Tâche à réaliser:
Dans l'extrait sur les violences policières, recopiez le passage allant de « Le 23 mai, la » jusqu'à « couleur de peau. » en substituant « artiste » à « chanteuse ».

Extrait du document:
Entre temps, en avril, Jimmy, Mohamed, Boris, Malik, Dine ou encore Romain, sont décédés à la suite d’un plaquage ventral, tués par balles ou morts en garde-à-vue, à Toulouse, Béziers, Angoulême, La Courneuve, Albi ou encore à Saint-Denis.
Le 23 mai, la chanteuse Camelia Jordana est invitée dans l’émission On n’est pas couché, sur France 2. Elle y déclare que face à un flic, quand elle a les cheveux frisés, elle ne se sent pas en sécurité, explique que c’est le cas pour milliers de personnes racisées en France et dénonce les violences policières à leur encontre, en raison de leur couleur de peau.
Son discours crée la polémique et chacun-e y va de son commentaire socio-philosophico-éthique. Et finalement, le fond du débat se décale et devient le sujet de conversation d’hommes blancs médiatiques et politiques se rejoignant sur la conclusion suivante : non, il n’existe pas de violences policières, comme continue de l’affirme Christian Jacob, non, les Français-es ne se sentent pas en insécurité face aux forces de l’ordre, oui, Camelia Jordana ferait mieux de se taire plutôt que d’inciter la population à la haine anti-flics.
Deux jours après la diffusion d’ONPC, aux Etats-Unis, George Floyd est interpellé par quatre policiers qui le menottent et le plaquent au sol sur le ventre. L’homme est immobilisé à terre, incapable de respirer puisque les policiers le maintiennent plaquer. L’un des agents exerce une pression avec son genou sur le cou de l’homme afro-américain.
Des témoins filment la scène, des passants réclament que les policiers arrêtent le plaquage et l’aident, George Floyd ne cesse de répéter qu’il ne peut plus respirer. Rien n’y fait, la pression à son cou est maintenue jusqu’à l’arrivée de l’ambulance. Il décède. Les autopsies concluent à un homicide.

Jeu de données:
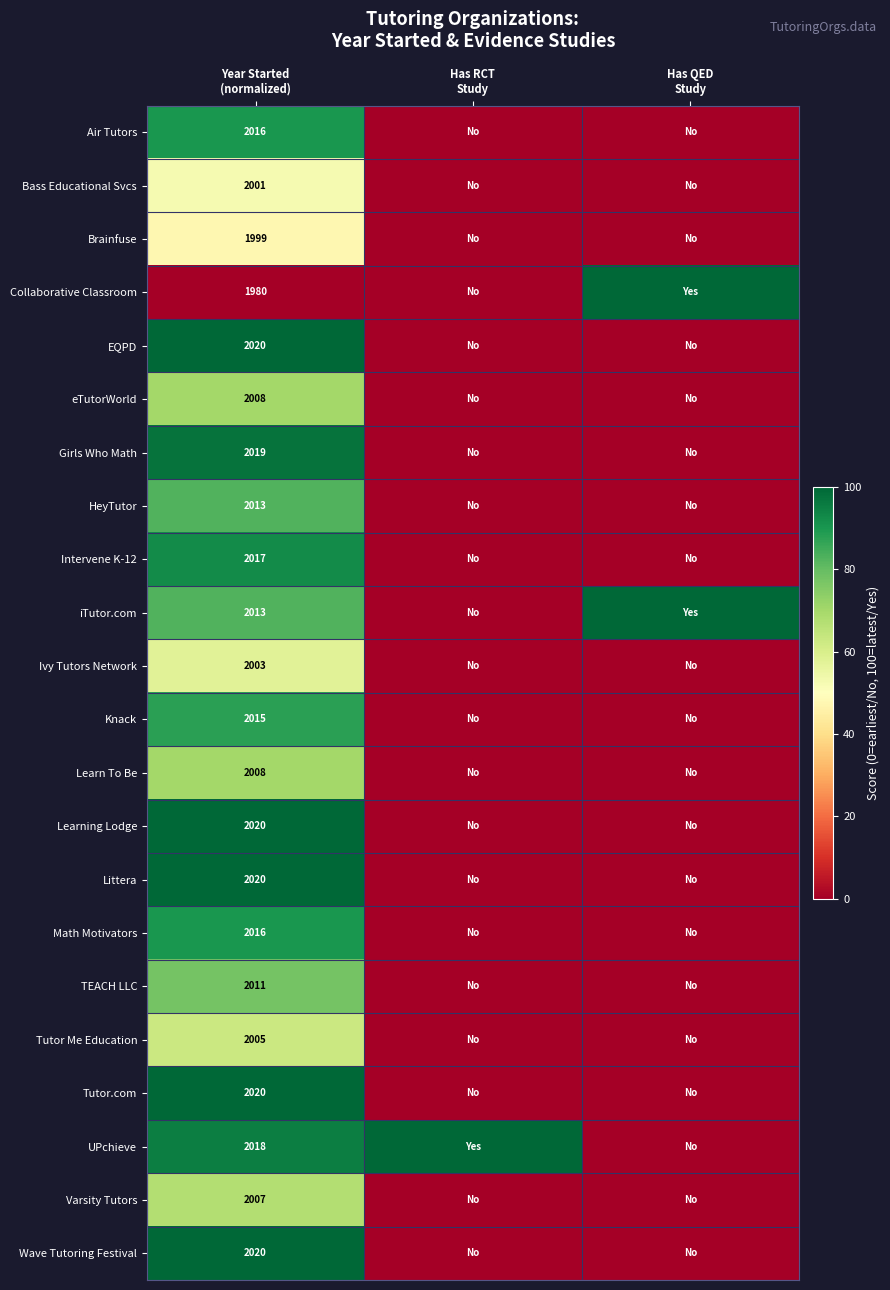

True or false: iTutor.com has a value of 23.3 at Year Started (normalized).

False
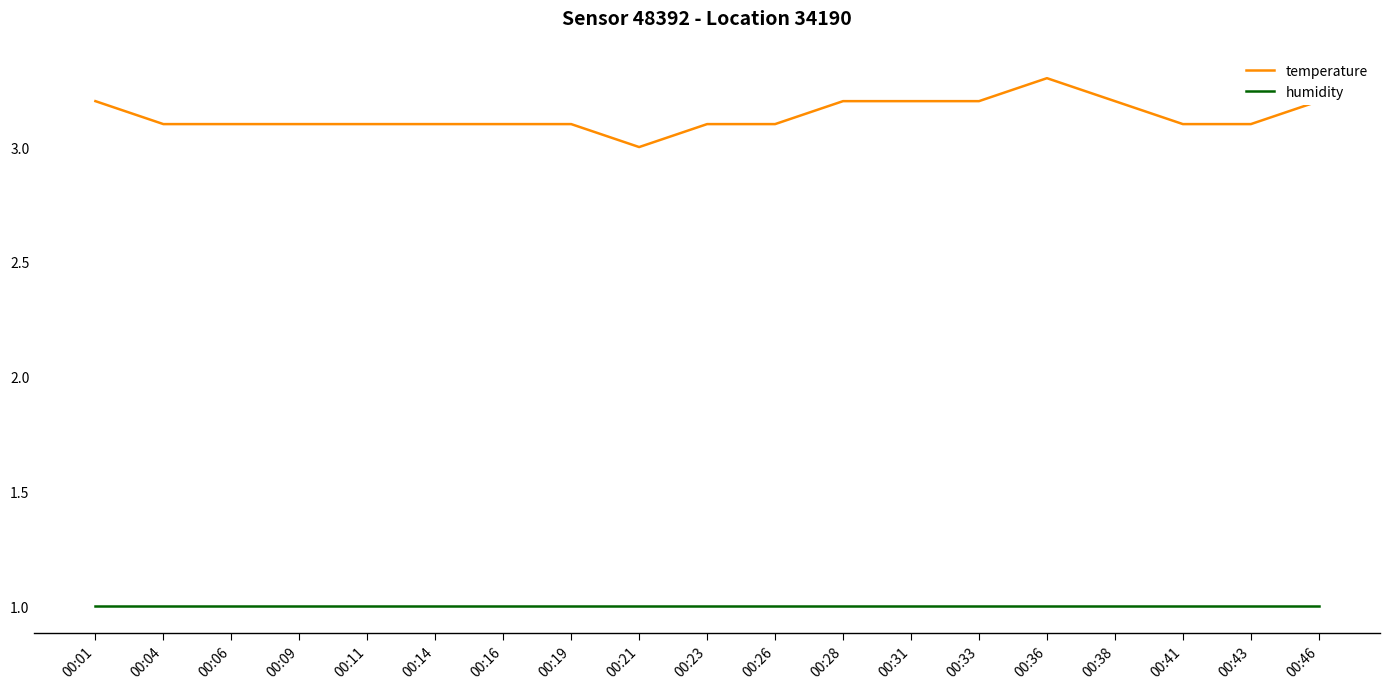

What is the total value across all series at 00:26?

4.1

Tâche réalisée:
Le 23 mai, la artiste Camelia Jordana est invitée dans l’émission On n’est pas couché, sur France 2. Elle y déclare que face à un flic, quand elle a les cheveux frisés, elle ne se sent pas en sécurité, explique que c’est le cas pour milliers de personnes racisées en France et dénonce les violences policières à leur encontre, en raison de leur couleur de peau.